# PROMPT
Search the data below, and report every line in which "συνηθίσαμε" occurs.

Saved entries:
BEGIN

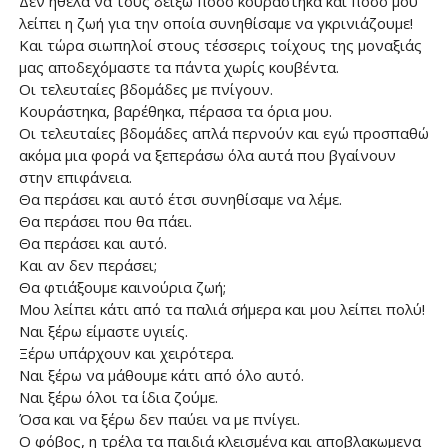
Δεν ήθελα να τους δείξω πόσο κουράστηκα και πόσο μου
λείπει η ζωή για την οποία συνηθίσαμε να γκρινιάζουμε!
Και τώρα σιωπηλοί στους τέσσερις τοίχους της μοναξιάς
μας αποδεχόμαστε τα πάντα χωρίς κουβέντα.
Οι τελευταίες βδομάδες με πνίγουν.
Κουράστηκα, βαρέθηκα, πέρασα τα όρια μου.
Οι τελευταίες βδομάδες απλά περνούν και εγώ προσπαθώ
ακόμα μια φορά να ξεπεράσω όλα αυτά που βγαίνουν
στην επιφάνεια.
Θα περάσει και αυτό έτσι συνηθίσαμε να λέμε.
Θα περάσει που θα πάει.
Θα περάσει και αυτό.
Και αν δεν περάσει;
Θα φτιάξουμε καινούρια ζωή;
Μου λείπει κάτι από τα παλιά σήμερα και μου λείπει πολύ!
Ναι ξέρω είμαστε υγιείς.
Ξέρω υπάρχουν και χειρότερα.
Ναι ξέρω να μάθουμε κάτι από όλο αυτό.
Ναι ξέρω όλοι τα ίδια ζούμε.
Όσα και να ξέρω δεν παύει να με πνίγει.
Ο φόβος, η τρέλα τα παιδιά κλεισμένα και αποβλακωμενα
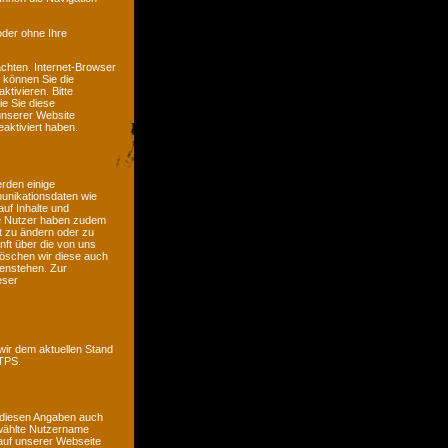
oder ohne Ihre
chten. Internet-Browser
n können Sie die
tivieren. Bitte
ie Sie diese
unserer Website
aktiviert haben.
erden einige
unikationsdaten wie
auf Inhalte und
ete Nutzer haben zudem
it zu ändern oder zu
nft über die von uns
öschen wir diese auch
genstehen. Zur
eser
wir dem aktuellen Stand
TTPS.
 diesen Angaben auch
ewählte Nutzername
e auf unserer Webseite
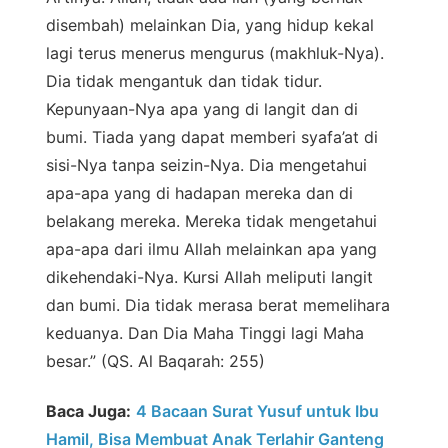
disembah) melainkan Dia, yang hidup kekal
lagi terus menerus mengurus (makhluk-Nya).
Dia tidak mengantuk dan tidak tidur.
Kepunyaan-Nya apa yang di langit dan di
bumi. Tiada yang dapat memberi syafa’at di
sisi-Nya tanpa seizin-Nya. Dia mengetahui
apa-apa yang di hadapan mereka dan di
belakang mereka. Mereka tidak mengetahui
apa-apa dari ilmu Allah melainkan apa yang
dikehendaki-Nya. Kursi Allah meliputi langit
dan bumi. Dia tidak merasa berat memelihara
keduanya. Dan Dia Maha Tinggi lagi Maha
besar.” (QS. Al Baqarah: 255)
Baca Juga:
4 Bacaan Surat Yusuf untuk Ibu
Hamil, Bisa Membuat Anak Terlahir Ganteng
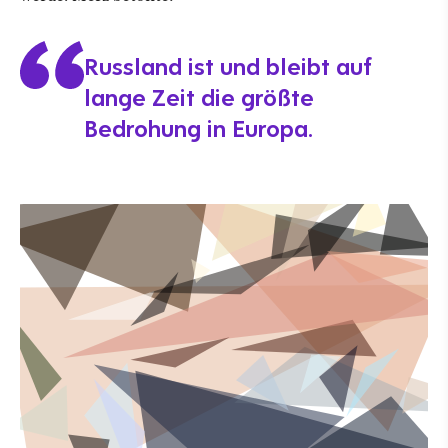
Russland ist und bleibt auf
lange Zeit die größte
Bedrohung in Europa.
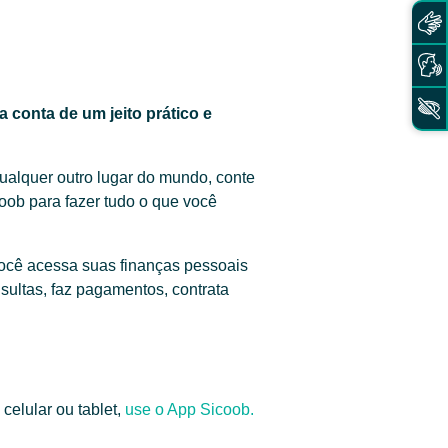
 conta de um jeito prático e
qualquer outro lugar do mundo, conte
oob para fazer tudo o que você
ocê acessa suas finanças pessoais
sultas, faz pagamentos, contrata
celular ou tablet,
use o App Sicoob.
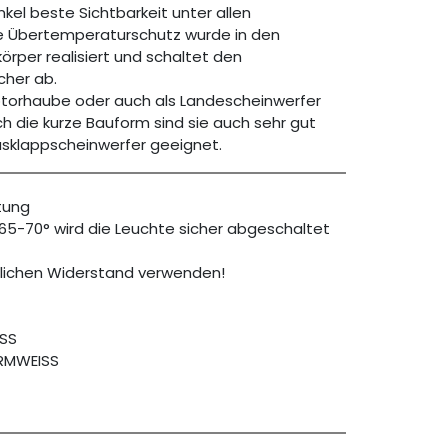
kel beste Sichtbarkeit unter allen
te Übertemperaturschutz wurde in den
örper realisiert und schaltet den
cher ab.
Motorhaube oder auch als Landescheinwerfer
h die kurze Bauform sind sie auch sehr gut
usklappscheinwerfer geeignet.
tung
65-70° wird die Leuchte sicher abgeschaltet
tzlichen Widerstand verwenden!
ISS
ARMWEISS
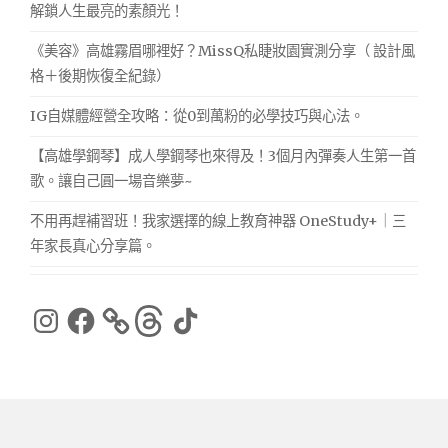
解鎖人生最亮的素顏光！
《美容》高雄霧眉哪裡好？MissQ私睫妝園實測分享（ 設計風
格＋後期恢復全紀錄）
IG自媒體經營全攻略：從0到萬粉的必學技巧與心法。
【高雄學鋼琴】成人學鋼琴也來得及！3個月內彈奏人生第一首
歌。讓自己圓一場音樂夢~
不用再趕補習班！我家選擇的線上教育神器 OneStudy+｜三
年家長真心分享篇。
Instagram
Facebook
Threads
TikTok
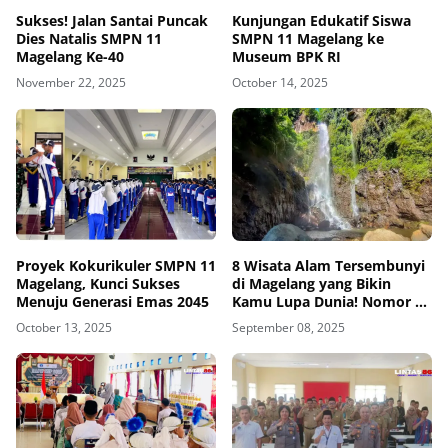
Sukses! Jalan Santai Puncak
Kunjungan Edukatif Siswa
Dies Natalis SMPN 11
SMPN 11 Magelang ke
Magelang Ke-40
Museum BPK RI
November 22, 2025
October 14, 2025
Proyek Kokurikuler SMPN 11
8 Wisata Alam Tersembunyi
Magelang, Kunci Sukses
di Magelang yang Bikin
Menuju Generasi Emas 2045
Kamu Lupa Dunia! Nomor 5
Paling Damai dan Jarang
October 13, 2025
September 08, 2025
Diketahui!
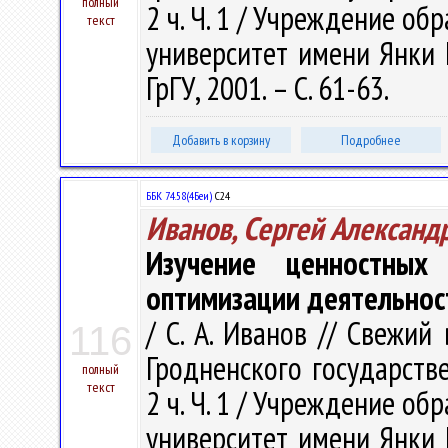
полный
2 ч. Ч. 1 / Учреждение о
текст
университет имени Янки Ку
ГрГУ, 2001. – С. 61-63.
Добавить в корзину
Подробнее
ББК 74.58(4Беи)
С24
Иванов, Сергей Александ
Изучение ценностных
оптимизации деятельнос
/ С. А. Иванов // Свежий 
116
Гродненского государстве
полный
текст
2 ч. Ч. 1 / Учреждение о
университет имени Янки Ку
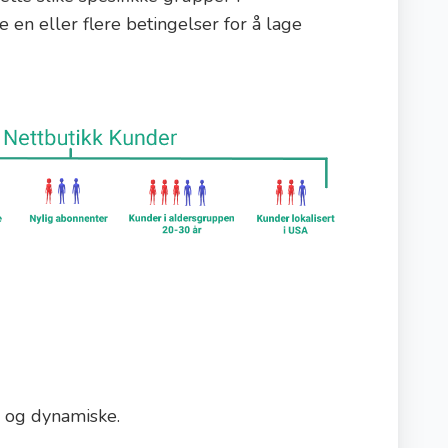
e en eller flere betingelser for å lage
e og dynamiske.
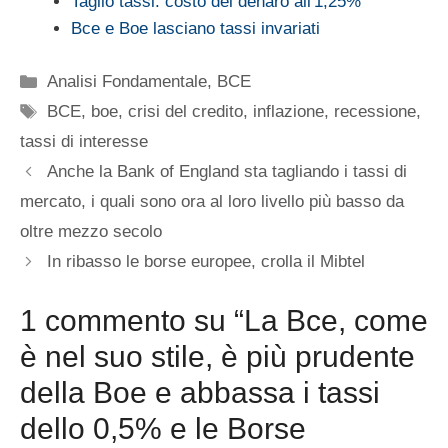
Taglio tassi: costo del denaro all'1,25%
Bce e Boe lasciano tassi invariati
Categorie
Analisi Fondamentale
,
BCE
Tag
BCE
,
boe
,
crisi del credito
,
inflazione
,
recessione
,
tassi di interesse
Anche la Bank of England sta tagliando i tassi di
mercato, i quali sono ora al loro livello più basso da
oltre mezzo secolo
In ribasso le borse europee, crolla il Mibtel
1 commento su “La Bce, come
è nel suo stile, è più prudente
della Boe e abbassa i tassi
dello 0,5% e le Borse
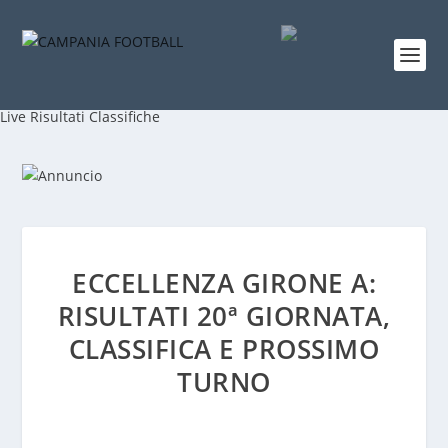
Live
Risultati
Classifiche
ECCELLENZA GIRONE A:
RISULTATI 20ª GIORNATA,
CLASSIFICA E PROSSIMO
TURNO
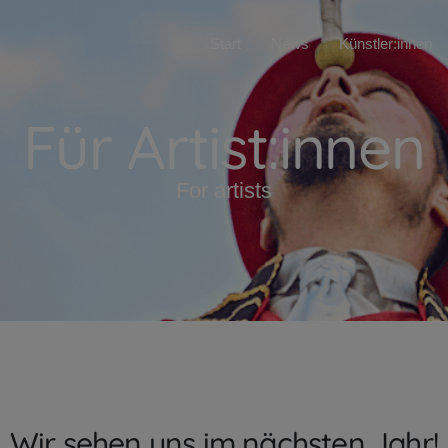
Start
News
Künstler:innen
Für Artist:innen
For artists
Wir sehen uns im nächsten Jahr!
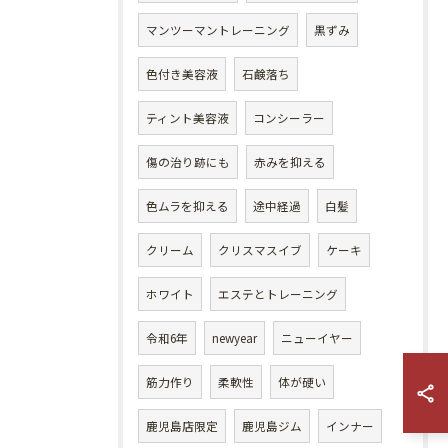
マンツーマントレーニング
黒ずみ
色付き美容液
石鹸落ち
ティント美容液
コンシーラー
傷の治り跡にも
赤みを抑える
色ムラを抑える
途中経過
白髪
クリーム
クリスマスイブ
ケーキ
ホワイト
エステとトレーニング
令和6年
newyear
ニューイヤー
筋力作り
柔軟性
体が硬い
鹿児島店限定
鹿児島ジム
インナー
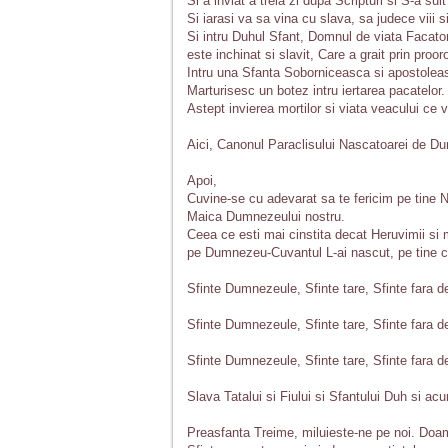
Si a inviat a treia zi dupa Scripturi si S-a sui
Si iarasi va sa vina cu slava, sa judece viii s
Si intru Duhul Sfant, Domnul de viata Facator
este inchinat si slavit, Care a grait prin proor
Intru una Sfanta Soborniceasca si apostolea
Marturisesc un botez intru iertarea pacatelor.
Astept invierea mortilor si viata veacului ce v
Aici, Canonul Paraclisului Nascatoarei de 
Apoi,
Cuvine-se cu adevarat sa te fericim pe tine 
Maica Dumnezeului nostru.
Ceea ce esti mai cinstita decat Heruvimii si 
pe Dumnezeu-Cuvantul L-ai nascut, pe tine
Sfinte Dumnezeule, Sfinte tare, Sfinte fara d
Sfinte Dumnezeule, Sfinte tare, Sfinte fara d
Sfinte Dumnezeule, Sfinte tare, Sfinte fara d
Slava Tatalui si Fiului si Sfantului Duh si acu
Preasfanta Treime, miluieste-ne pe noi. Doam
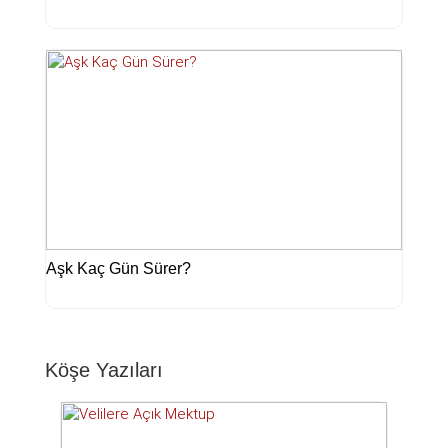
Aşk Kaç Gün Sürer?
Köşe Yazıları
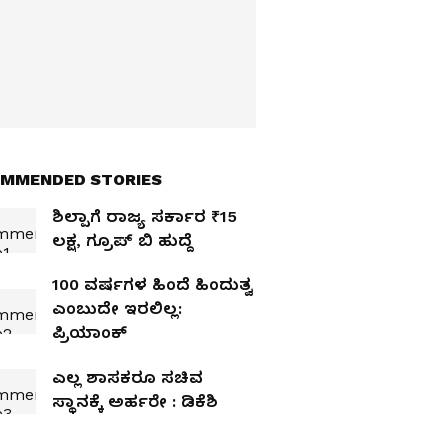
MMENDED STORIES
ಶಿಲ್ಪಾಗೆ ರಾಜ್ಯ ಸರ್ಕಾರ ₹15
ಲಕ್ಷ, ಗ್ರೂಪ್‌ ಬಿ ಹುದ್ದೆ
100 ವರ್ಷಗಳ ಹಿಂದೆ ಹಿಂದುತ್ವ
ಎಂಬುದೇ ಇರಲಿಲ್ಲ:
ಪ್ರಿಯಾಂಕ್‌
ಎಲ್ಲ ಶಾಸಕರೂ ಸಚಿವ
ಸ್ಥಾನಕ್ಕೆ ಅರ್ಹರೇ : ಡಿಕೆಶಿ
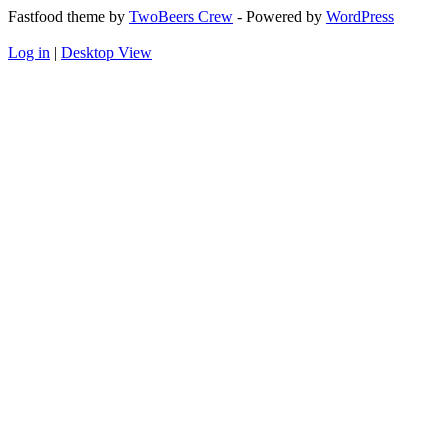
Fastfood theme by
TwoBeers Crew
- Powered by
WordPress
Log in
|
Desktop View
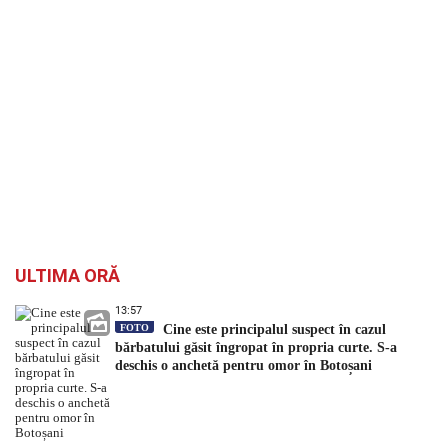
ULTIMA ORĂ
13:57
FOTO
Cine este principalul suspect în cazul
bărbatului găsit îngropat în propria curte. S-a
deschis o anchetă pentru omor în Botoșani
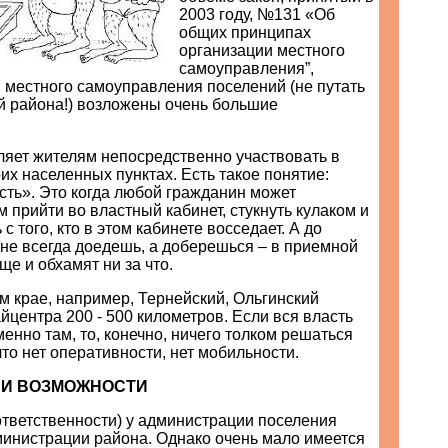
2003 году, №131 «Об
общих принципах
организации местного
самоуправления”,
 местного самоуправления поселений (не путать
й района!) возложены очень большие
ляет жителям непосредственно участвовать в
их населенных пунктах. Есть такое понятие:
сть». Это когда любой гражданин может
 прийти во властный кабинет, стукнуть кулаком и
с того, кто в этом кабинете восседает. А до
не всегда доедешь, а доберешься – в приемной
ще и обхамят ни за что.
м крае, например, Тернейский, Ольгинский
айцентра 200 - 500 километров. Если вся власть
енно там, то, конечно, ничего толком решаться
что нет оперативности, нет мобильности.
 И ВОЗМОЖНОСТИ
ответственности) у администрации поселения
министрации района. Однако очень мало имеется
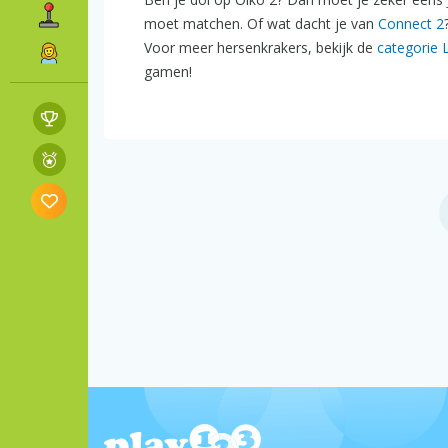
moet matchen. Of wat dacht je van
Connect 2
Voor meer hersenkrakers, bekijk de
categorie 
gamen!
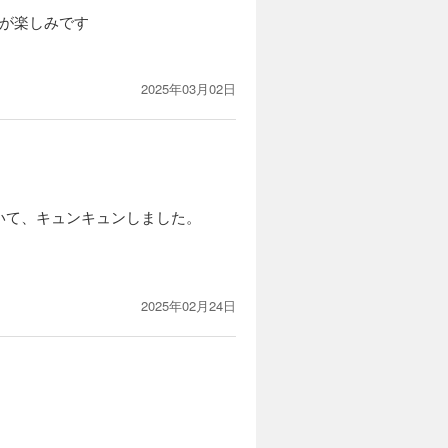
が楽しみです
2025年03月02日
いて、キュンキュンしました。
2025年02月24日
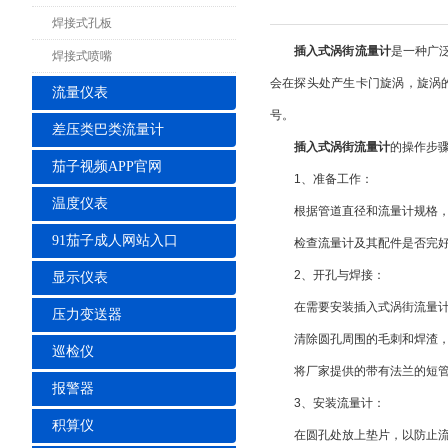
焊接式孔板
插入式涡街流量计
是一种广
焊接式喷嘴
会在探头处产生卡门旋涡，旋涡
流量仪表
号。
差压类巴类流量计
插入式涡街流量计
的操作步
茄子视频APP官网
1、准备工作：
温度仪表
根据管道直径和流量计规格，准
91茄子成人网站入口
检查流量计及其配件是否完好
2、开孔与焊接：
显示仪表
在需要安装插入式涡街流量计的
压力变送器
清除圆孔周围的毛刺和焊渣，
巡检仪
将厂家提供的带有法兰的短管放
报警器
3、安装流量计：
积算仪
在圆孔处放上垫片，以防止流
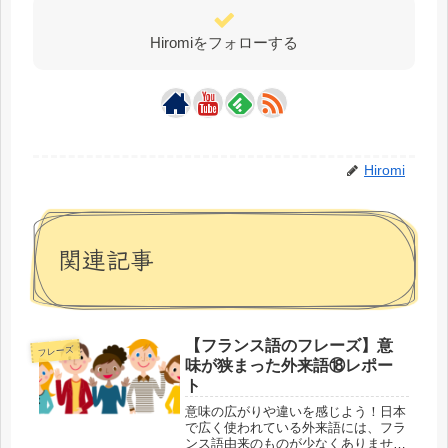
Hiromiをフォローする
Hiromi
関連記事
【フランス語のフレーズ】意
フレーズ
味が狭まった外来語⑱レポー
ト
意味の広がりや違いを感じよう！日本
で広く使われている外来語には、フラ
ンス語由来のものが少なくありませ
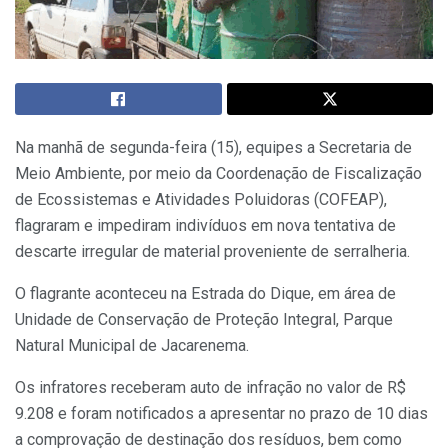
Na manhã de segunda-feira (15), equipes a Secretaria de
Meio Ambiente, por meio da Coordenação de Fiscalização
de Ecossistemas e Atividades Poluidoras (COFEAP),
flagraram e impediram indivíduos em nova tentativa de
descarte irregular de material proveniente de serralheria.
O flagrante aconteceu na Estrada do Dique, em área de
Unidade de Conservação de Proteção Integral, Parque
Natural Municipal de Jacarenema.
Os infratores receberam auto de infração no valor de R$
9.208 e foram notificados a apresentar no prazo de 10 dias
a comprovação de destinação dos resíduos, bem como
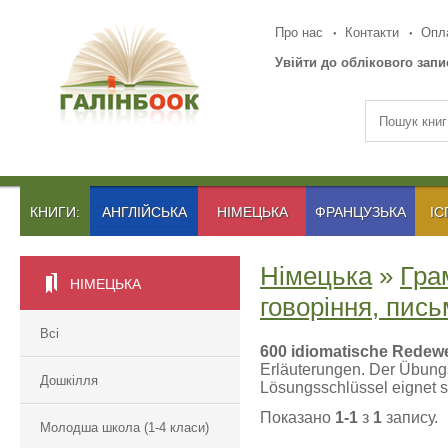
Про нас
Контакти
Опла
Увійти до облікового запи
КНИГИ:
АНГЛІЙСЬКА
НІМЕЦЬКА
ФРАНЦУЗЬКА
ІС
Німецька
»
Гра
НІМЕЦЬКА
говоріння, пис
Всі
600 idiomatische Rede
Erläuterungen. Der Übungs
Дошкілля
Lösungsschlüssel eignet s
Показано
1-1
з
1
запису.
Молодша школа (1-4 класи)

END

# EXERCISE RESULT
λείπει η ζωή για την οποία συνηθίσαμε να γκρινιάζουμε!
Θα περάσει και αυτό έτσι συνηθίσαμε να λέμε.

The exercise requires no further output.